=== Exercises to complete ===
- A) Copy the passage on general and limited partners in private equity from "As we know, the" to "private equity organisations.", word for word.
- B) Carry on the passage about issues between general and limited partners in private equity, picking up after its last sentence.

As we know, the GP and the LP play important roles in the private equity. However, there are some issues between the GP and the LP that exist in private equity organisations.

The issue of principal-agent relationship is another problem between the general partners and limited partners. The general partner plays the role of the agent, while the limited partner is the principal in the principal-agent relationship. Asymmetric information which refers to the fact that both parties of the transaction have different degrees of knowledge and probability distribution related to the transaction in a certain transaction(Asymmetric Information, 2006), is the main reason of the principal-agent problem. For information asymmetry, it consists of three aspects: adverse selection, moral hazard, and information monopoly. In the principal-agent relationship, the asymmetric information between the GP and LP is caused by adverse selection problem and moral hazard problem(Mehta, 2004).

=== Provided information ===
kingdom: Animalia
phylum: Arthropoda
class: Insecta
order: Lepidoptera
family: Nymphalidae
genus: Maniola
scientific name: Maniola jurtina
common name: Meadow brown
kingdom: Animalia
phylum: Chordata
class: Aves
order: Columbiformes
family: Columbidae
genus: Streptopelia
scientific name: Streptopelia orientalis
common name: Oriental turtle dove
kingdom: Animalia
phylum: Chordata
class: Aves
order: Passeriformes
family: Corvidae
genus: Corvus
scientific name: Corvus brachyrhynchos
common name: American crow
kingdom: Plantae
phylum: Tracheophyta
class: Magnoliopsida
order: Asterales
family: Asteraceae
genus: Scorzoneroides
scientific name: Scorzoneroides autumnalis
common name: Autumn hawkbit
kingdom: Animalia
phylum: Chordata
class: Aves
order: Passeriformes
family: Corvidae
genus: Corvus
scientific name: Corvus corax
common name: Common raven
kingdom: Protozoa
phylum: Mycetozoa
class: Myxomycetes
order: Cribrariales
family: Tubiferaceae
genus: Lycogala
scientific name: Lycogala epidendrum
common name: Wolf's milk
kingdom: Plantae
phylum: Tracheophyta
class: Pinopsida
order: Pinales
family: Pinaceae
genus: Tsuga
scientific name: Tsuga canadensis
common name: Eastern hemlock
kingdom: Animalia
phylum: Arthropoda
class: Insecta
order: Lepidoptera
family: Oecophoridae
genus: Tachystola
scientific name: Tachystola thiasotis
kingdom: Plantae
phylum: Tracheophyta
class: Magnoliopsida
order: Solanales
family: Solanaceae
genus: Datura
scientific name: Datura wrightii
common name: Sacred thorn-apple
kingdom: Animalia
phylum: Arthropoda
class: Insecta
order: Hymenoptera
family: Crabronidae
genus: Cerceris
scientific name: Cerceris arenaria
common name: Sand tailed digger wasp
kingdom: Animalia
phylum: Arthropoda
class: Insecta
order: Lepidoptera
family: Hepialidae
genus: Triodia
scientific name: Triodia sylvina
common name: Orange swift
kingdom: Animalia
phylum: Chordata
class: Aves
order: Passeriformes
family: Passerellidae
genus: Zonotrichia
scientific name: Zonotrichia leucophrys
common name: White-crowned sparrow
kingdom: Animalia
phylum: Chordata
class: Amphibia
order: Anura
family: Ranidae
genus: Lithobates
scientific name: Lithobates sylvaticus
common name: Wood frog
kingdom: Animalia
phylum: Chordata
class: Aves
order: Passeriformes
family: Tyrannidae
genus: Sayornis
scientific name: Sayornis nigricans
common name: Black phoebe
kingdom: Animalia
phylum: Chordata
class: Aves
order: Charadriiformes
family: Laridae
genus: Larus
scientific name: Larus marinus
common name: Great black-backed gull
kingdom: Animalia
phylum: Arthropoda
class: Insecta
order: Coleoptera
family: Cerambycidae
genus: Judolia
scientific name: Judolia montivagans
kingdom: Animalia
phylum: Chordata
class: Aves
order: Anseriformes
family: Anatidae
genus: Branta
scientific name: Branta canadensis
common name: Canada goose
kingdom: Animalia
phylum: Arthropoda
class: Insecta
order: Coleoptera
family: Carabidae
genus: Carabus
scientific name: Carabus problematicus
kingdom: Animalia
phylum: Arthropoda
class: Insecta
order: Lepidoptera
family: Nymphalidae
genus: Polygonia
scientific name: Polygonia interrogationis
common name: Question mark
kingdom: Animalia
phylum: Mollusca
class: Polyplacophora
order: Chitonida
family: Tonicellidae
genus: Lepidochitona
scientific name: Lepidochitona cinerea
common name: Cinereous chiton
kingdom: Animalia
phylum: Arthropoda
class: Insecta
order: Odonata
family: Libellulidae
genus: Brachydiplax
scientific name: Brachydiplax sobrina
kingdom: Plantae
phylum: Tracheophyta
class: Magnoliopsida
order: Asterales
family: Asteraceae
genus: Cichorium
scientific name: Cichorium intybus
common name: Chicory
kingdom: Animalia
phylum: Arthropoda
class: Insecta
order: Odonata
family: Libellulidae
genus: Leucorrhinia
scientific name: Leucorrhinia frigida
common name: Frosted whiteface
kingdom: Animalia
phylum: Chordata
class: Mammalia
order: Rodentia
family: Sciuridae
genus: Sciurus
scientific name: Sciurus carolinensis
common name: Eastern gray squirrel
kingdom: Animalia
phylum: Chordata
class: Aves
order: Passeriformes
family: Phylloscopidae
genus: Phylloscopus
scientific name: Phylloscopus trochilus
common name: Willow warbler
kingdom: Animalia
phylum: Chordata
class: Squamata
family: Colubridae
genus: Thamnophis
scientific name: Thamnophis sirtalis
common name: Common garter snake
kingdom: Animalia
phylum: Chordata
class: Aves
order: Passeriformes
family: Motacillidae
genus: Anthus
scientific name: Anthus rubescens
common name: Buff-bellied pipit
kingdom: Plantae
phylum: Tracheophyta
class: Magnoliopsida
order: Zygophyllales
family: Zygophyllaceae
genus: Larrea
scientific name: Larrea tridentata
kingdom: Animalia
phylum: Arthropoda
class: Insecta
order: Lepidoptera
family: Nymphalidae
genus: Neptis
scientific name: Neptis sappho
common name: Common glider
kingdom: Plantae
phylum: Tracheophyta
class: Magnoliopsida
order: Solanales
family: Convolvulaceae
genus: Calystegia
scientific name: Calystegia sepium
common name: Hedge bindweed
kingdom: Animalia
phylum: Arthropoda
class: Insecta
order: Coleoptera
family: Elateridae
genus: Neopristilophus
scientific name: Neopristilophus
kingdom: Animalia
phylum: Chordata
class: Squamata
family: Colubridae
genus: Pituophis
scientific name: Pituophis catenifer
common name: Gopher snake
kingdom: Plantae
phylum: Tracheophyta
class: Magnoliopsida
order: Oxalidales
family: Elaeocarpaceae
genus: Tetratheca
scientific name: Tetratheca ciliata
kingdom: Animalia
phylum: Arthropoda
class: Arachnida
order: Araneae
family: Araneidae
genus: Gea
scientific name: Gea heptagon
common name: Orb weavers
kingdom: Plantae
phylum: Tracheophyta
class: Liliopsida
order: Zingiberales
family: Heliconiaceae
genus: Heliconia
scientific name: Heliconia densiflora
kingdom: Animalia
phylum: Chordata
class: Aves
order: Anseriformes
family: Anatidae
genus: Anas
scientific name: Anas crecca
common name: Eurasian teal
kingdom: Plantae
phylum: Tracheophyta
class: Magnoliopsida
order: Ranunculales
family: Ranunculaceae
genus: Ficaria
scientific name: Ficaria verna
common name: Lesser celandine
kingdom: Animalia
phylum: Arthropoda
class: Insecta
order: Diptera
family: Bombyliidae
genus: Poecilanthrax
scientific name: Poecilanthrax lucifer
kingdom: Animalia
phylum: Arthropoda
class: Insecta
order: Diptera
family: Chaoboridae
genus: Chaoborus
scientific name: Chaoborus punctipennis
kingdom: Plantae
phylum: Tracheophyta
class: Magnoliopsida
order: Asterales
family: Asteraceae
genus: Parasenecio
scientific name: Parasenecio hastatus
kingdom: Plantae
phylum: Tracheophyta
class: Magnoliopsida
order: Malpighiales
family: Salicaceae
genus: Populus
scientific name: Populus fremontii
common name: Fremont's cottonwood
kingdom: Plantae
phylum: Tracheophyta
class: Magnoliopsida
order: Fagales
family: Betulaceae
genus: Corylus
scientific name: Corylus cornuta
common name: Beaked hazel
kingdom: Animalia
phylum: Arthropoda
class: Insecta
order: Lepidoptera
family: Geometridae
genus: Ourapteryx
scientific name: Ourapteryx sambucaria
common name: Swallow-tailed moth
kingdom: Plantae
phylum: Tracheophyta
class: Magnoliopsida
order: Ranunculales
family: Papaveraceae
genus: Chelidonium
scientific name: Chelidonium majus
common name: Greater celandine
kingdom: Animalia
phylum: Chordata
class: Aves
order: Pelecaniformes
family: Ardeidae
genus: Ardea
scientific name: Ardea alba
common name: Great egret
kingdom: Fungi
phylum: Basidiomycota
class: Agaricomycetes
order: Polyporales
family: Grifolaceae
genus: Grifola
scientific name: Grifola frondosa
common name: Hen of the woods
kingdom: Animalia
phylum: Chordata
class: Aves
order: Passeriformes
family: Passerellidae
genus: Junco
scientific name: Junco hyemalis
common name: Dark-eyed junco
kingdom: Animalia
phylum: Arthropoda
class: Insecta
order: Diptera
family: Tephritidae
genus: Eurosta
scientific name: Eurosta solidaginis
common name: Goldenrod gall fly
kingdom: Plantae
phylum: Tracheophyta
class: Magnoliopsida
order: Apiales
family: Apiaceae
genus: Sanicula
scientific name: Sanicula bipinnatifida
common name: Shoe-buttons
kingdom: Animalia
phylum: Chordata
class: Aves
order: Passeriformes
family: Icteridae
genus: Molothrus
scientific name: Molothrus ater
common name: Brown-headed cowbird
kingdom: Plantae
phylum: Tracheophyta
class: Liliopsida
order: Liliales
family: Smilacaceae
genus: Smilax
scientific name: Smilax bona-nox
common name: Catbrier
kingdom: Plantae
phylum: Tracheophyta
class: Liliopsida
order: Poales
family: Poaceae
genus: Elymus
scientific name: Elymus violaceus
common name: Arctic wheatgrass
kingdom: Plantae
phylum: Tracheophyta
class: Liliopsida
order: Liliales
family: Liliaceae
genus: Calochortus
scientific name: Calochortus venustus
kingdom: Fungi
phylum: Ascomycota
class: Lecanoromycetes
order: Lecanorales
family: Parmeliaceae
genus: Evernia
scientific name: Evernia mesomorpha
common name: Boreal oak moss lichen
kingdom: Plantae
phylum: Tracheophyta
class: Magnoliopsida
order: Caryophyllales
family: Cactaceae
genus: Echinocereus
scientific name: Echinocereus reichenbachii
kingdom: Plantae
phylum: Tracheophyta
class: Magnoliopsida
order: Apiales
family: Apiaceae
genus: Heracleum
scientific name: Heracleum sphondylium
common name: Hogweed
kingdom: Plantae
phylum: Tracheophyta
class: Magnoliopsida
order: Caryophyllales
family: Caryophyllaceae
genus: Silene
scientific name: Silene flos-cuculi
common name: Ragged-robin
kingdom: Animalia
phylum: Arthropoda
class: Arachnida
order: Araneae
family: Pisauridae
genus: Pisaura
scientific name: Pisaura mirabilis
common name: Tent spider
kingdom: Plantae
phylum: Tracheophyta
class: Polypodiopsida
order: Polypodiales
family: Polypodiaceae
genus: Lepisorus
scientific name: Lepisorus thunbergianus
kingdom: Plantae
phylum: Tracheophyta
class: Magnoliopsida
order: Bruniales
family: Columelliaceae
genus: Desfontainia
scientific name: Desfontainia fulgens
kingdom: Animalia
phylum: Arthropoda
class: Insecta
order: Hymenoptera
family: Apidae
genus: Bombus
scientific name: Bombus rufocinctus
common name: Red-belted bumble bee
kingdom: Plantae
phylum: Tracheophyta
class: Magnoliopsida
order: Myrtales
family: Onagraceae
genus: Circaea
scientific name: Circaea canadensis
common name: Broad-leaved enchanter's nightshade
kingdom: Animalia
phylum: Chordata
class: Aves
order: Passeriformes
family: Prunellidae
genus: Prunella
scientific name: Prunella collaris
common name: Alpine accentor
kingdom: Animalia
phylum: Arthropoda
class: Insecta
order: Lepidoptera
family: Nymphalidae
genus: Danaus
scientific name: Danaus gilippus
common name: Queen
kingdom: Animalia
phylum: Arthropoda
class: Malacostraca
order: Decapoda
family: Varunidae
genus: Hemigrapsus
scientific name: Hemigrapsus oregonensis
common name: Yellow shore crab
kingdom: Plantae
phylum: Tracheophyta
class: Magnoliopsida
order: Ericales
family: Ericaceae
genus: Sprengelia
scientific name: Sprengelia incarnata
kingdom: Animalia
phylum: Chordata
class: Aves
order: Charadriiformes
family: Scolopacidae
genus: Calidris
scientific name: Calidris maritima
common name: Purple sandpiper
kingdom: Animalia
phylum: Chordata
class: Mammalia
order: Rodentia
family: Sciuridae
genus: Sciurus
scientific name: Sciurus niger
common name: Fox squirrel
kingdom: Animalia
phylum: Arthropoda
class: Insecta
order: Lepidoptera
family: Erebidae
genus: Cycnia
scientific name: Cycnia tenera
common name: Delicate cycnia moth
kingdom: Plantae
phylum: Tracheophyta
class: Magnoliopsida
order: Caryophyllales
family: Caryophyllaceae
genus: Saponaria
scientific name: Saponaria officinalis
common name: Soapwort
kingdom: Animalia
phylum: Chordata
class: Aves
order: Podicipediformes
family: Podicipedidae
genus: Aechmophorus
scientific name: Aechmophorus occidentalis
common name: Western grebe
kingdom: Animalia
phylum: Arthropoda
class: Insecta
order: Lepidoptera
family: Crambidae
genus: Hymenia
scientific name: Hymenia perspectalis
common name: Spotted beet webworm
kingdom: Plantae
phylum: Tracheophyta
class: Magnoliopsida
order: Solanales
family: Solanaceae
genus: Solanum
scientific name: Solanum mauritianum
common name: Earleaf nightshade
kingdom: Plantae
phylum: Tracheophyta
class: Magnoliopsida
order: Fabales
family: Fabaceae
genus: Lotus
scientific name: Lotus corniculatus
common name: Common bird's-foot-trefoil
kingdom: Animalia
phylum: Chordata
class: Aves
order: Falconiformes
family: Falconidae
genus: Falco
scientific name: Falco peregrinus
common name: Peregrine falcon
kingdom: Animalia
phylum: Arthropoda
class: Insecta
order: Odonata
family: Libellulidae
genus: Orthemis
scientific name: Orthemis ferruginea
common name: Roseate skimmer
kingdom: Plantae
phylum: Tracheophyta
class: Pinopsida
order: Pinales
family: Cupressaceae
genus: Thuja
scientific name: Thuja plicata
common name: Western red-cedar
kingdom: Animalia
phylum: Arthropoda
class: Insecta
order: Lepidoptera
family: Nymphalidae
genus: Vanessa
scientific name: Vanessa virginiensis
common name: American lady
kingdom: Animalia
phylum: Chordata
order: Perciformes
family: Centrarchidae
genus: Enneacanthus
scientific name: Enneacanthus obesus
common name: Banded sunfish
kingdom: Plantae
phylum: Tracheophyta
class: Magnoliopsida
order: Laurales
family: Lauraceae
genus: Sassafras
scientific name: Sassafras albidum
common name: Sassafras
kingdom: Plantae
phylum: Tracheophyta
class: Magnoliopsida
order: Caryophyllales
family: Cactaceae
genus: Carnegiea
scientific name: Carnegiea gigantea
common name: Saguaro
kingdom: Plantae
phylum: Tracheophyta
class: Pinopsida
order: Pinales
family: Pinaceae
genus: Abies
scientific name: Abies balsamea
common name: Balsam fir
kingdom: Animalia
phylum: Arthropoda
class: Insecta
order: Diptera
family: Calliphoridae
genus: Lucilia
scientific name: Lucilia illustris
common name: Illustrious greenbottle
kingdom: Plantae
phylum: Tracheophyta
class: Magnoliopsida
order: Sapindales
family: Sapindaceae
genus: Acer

=== Task results ===
- A)
As we know, the GP and the LP play important roles in the private equity. However, there are some issues between the GP and the LP that exist in private equity organisations.

- B)
Adverse selection means that the agent has private information that is not known to the principal, or the GPs have more information because of their knowledge and skills than the LPs have, which makes the LPs in the position of information asymmetry. This kind of adverse selection always exists before GP and LP sign the contract. For example, when the LPs make the choice, they are often blinded by some false information and choose those GPs who dare to fake or hide the real information during doing investments. In the case of Yale, Yale endowment used their own money to do investment(Lerner, 2007). They had less asymmetric information than other LPs. That is the reason why Yale endowment performed better than others.

The moral hazard problem refers to that the agent take the benefit of the information advantage to detriment to the interests of the principal after signing the contract. Once the investment project begins to operate, investors (LPs) will not be able to grasp the whole operating process as the GPs. Also, investors (LPs) generally do not have investment knowledge, so that it is impossible for them to know the operation changes in a timely and comprehensive manner. At this time, the GP is more likely to be a free ride.